The loss of independence and the conflict of interest which could well arise in this situation, and most certainly the appearance of a loss of independence or conflict of interest, fatally damaged the credibility of the expert in the litigation. Although the report was admitted in evidence by the court, it was in fact disregarded for these reasons.
Secretariat v A Company  EWCA Civ 6
In this case an international consulting firm provided expert witness services for opposing sides in two separate but closely related international construction arbitrations, in one acting for A Company in a claim brought by a subcontractor and in the other acting for a project manager in a claim against A Company. The expert was a different entity in each case although within the same group of corporate entities. The court granted an injunction preventing the expert in the second claim acting against A Company for whom the related expert entity already acted.
The court avoided deciding whether it can be implied in law that an expert has a fiduciary duty owed to the party from whom it initially took instructions which prevented it from getting into a situation where a potential conflict of interest could arise. Instead, the case was decided on the express terms of the retainer between the expert and the company, which was construed to prohibit conflicts of interest throughout the duration of the engagement as expert. The two experts, although different entities, could possibly find themselves supporting opposing positions on the same or substantially similar issues.
The court in this case also stressed that the existence of conflict of interest is a matter of degree and the courts observation in the present case should not be taken as concluding that the same expert cannot act both for and against the same client in relation to a different project.
From these cases one can conclude as follows
- The existence of a conflict of interest by an expert does not necessarily disqualify him, or render his evidence inadmissible, or of no weight. (EXP v Barker_
- It is desirable that an expert should have no actual or apparent interest in the outcome of the proceedings in which he gives evidence but such disinterest is not automatically a precondition to the admissibility of his is evidence (Factortame (No 8)  3WLR 1104
- But failure to disclose a potential conflict of interest can be a serious breach of professional rules (Bux v GMC).

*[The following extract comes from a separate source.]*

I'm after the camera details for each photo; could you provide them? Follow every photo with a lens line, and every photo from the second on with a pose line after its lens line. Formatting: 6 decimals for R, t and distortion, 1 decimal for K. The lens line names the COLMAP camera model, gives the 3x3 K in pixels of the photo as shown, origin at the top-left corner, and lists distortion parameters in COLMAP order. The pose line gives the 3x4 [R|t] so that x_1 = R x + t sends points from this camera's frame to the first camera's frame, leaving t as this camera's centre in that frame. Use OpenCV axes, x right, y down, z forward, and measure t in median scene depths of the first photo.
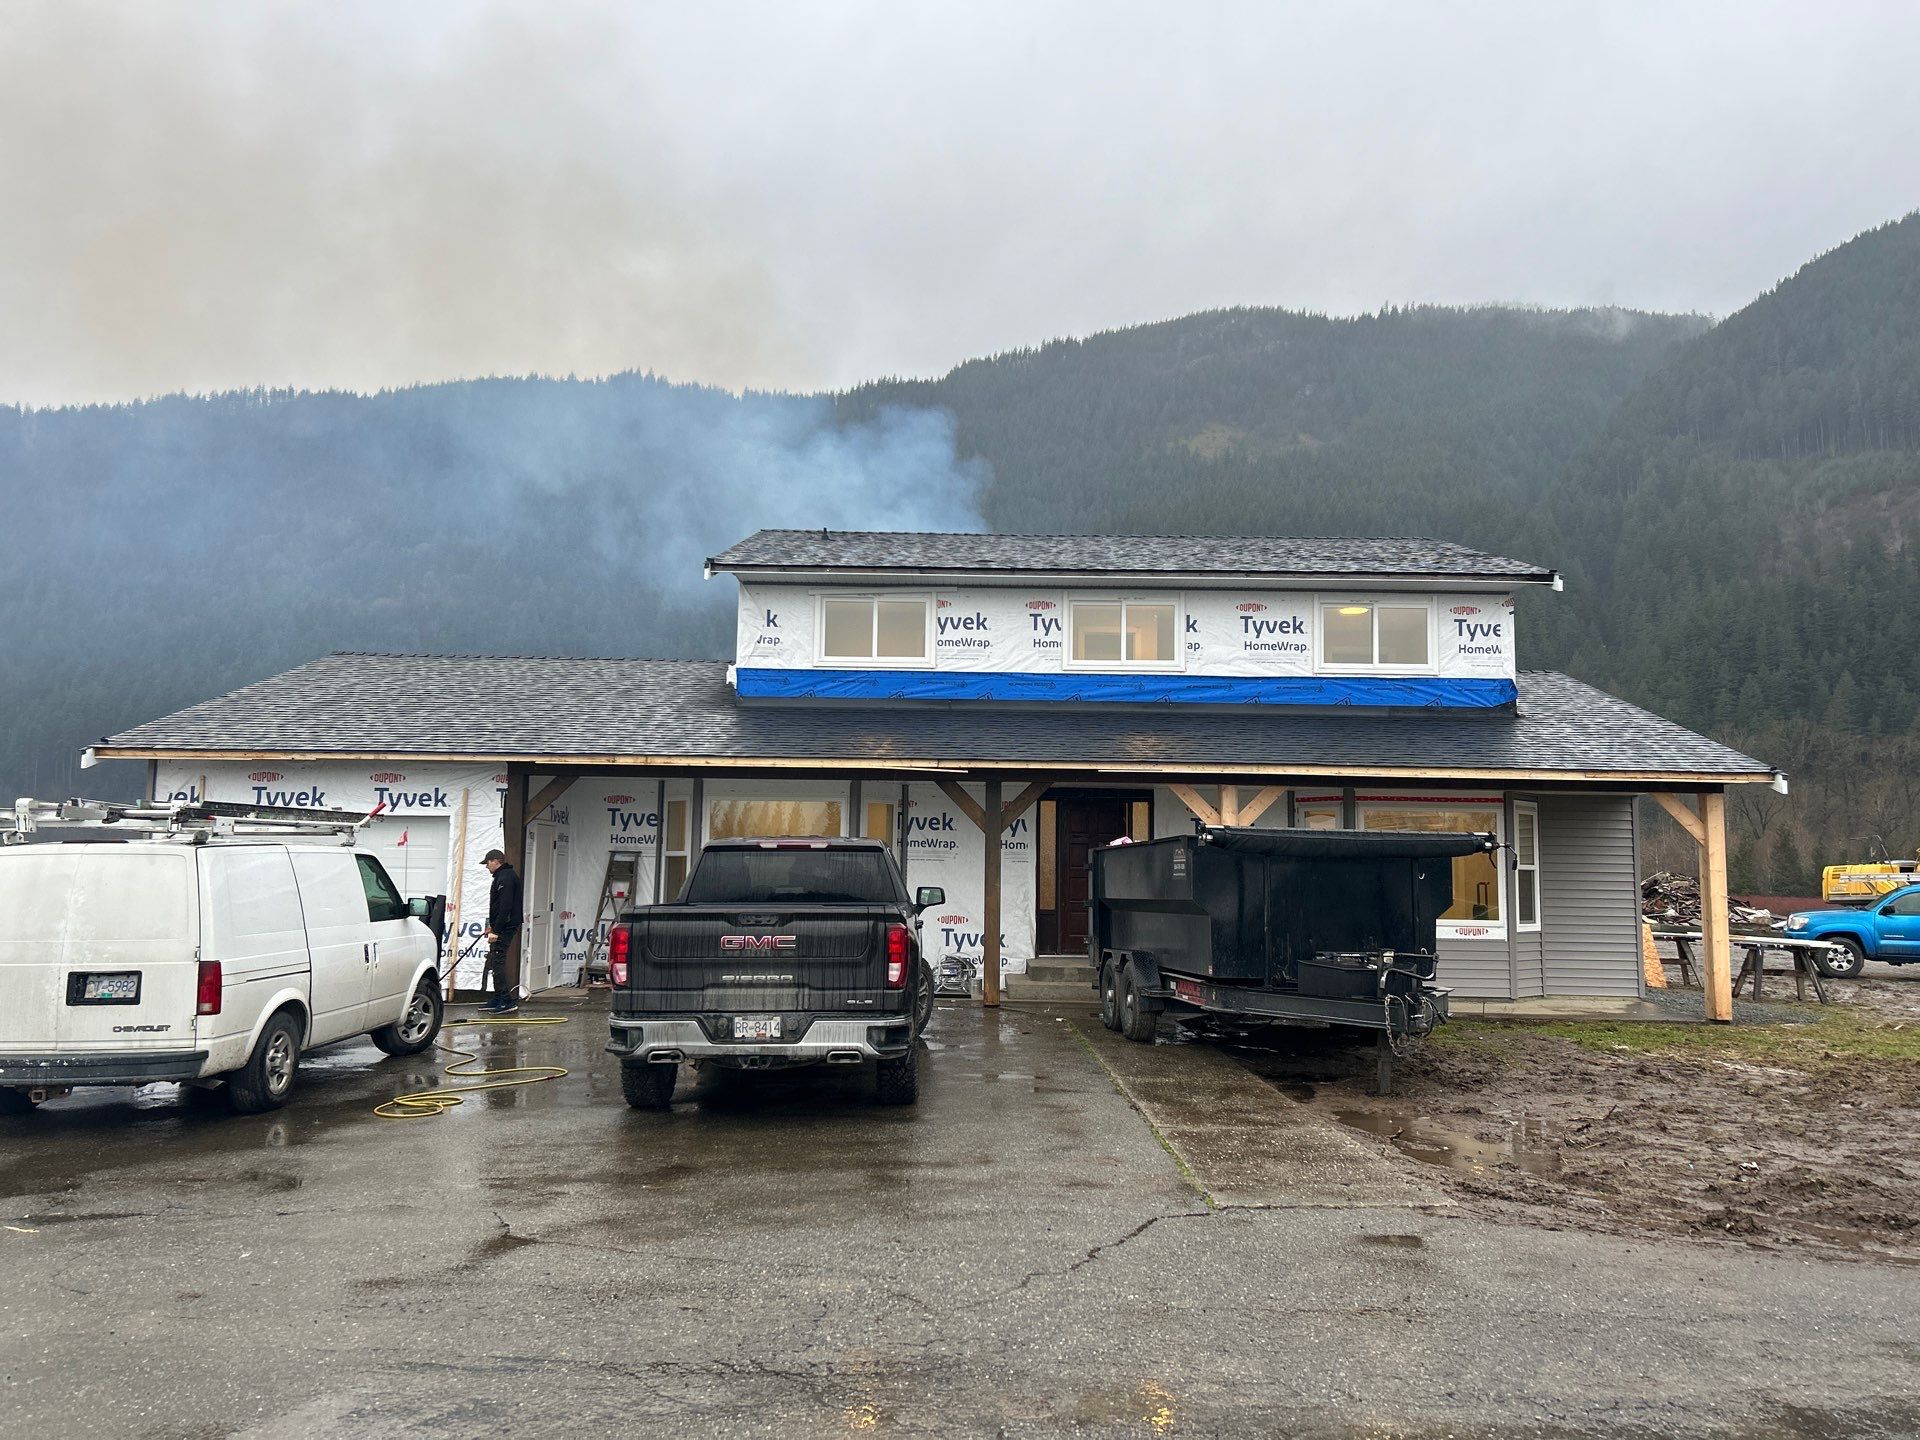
lens RADIAL K [[1437.4, 0, 963.7], [0, 1437.4, 726.8], [0, 0, 1]] dist [0.031380, -0.031382]
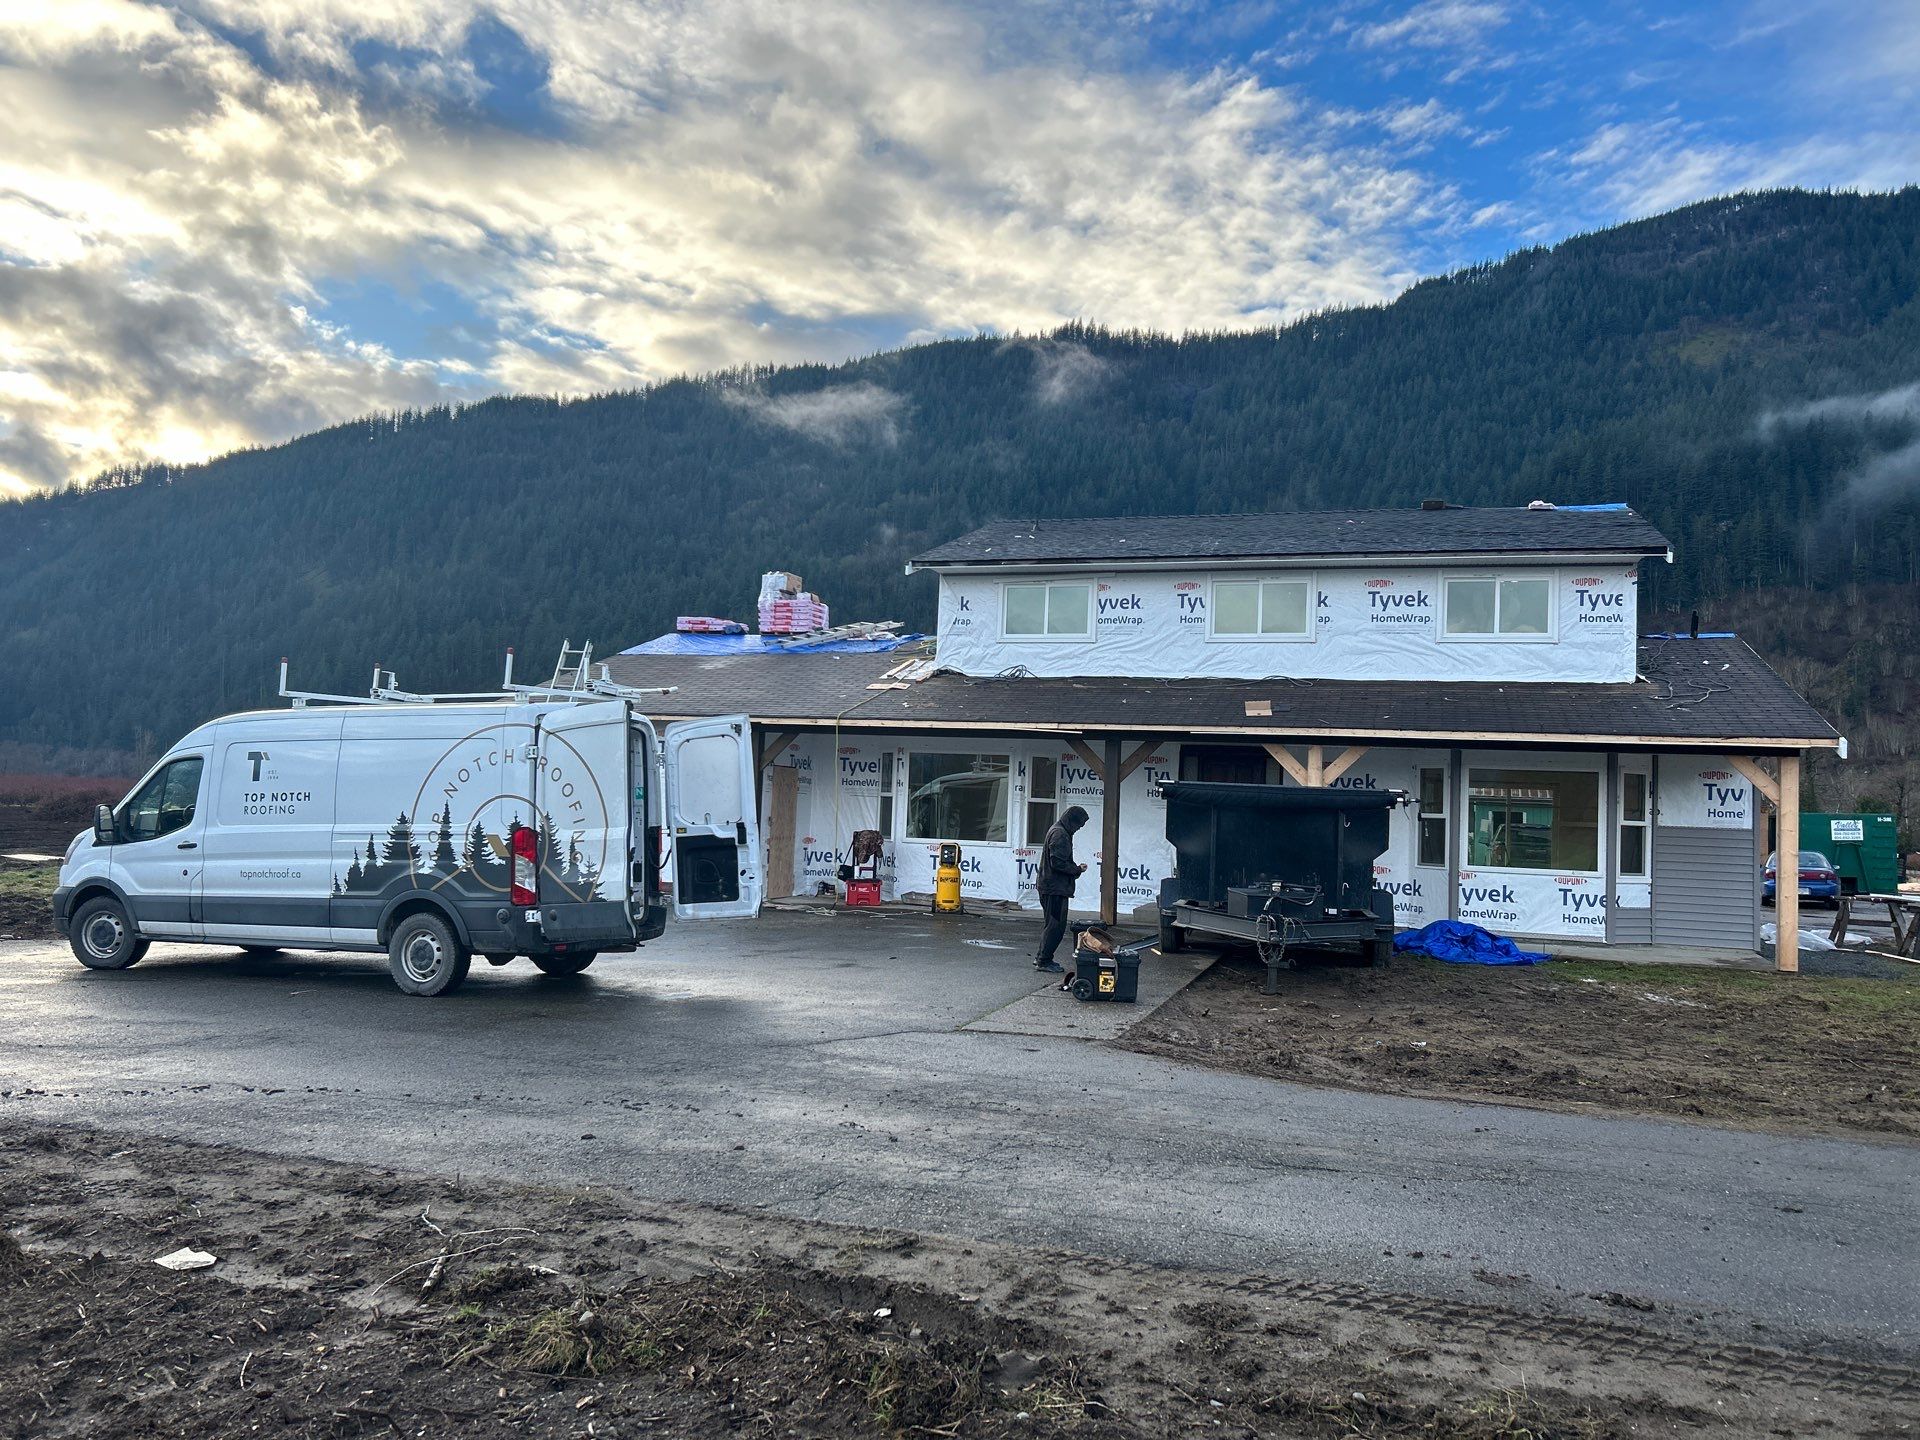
lens RADIAL K [[1437.4, 0, 957.5], [0, 1437.4, 716.3], [0, 0, 1]] dist [0.031380, -0.031382]
pose [[0.950769, 0.003447, -0.309881, 0.236583], [0.006693, 0.999477, 0.031652, -0.018199], [0.309828, -0.032168, 0.950248, -0.159683]]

1. Although there is no express rule to that affect, an expert witness has a legal duty to disclose to those instructing him, and the court, a potential conflict of interest, that is, all facts and matters which might reasonably suggest a conflict of interest
2. An expert must not leave undisclosed any conflict of interest which might bring into question the suitability of their evidence as a basis for the court’s decision
3. Disclosure must be made promptly, preferably on instruction, but certainly when facts giving rise to a potential conflict of interest become apparent
4. It is important to disclose the facts if only to explain why there is in fact no conflict of interest
5. A failure to comply with the duty of disclosure is like to have very serious consequences, both within the litigation and professionally
6. The terms of engagement of an expert should address this issue by including a term such as “the expert confirms that they are not conflicted to act as an independent expert in this matter”.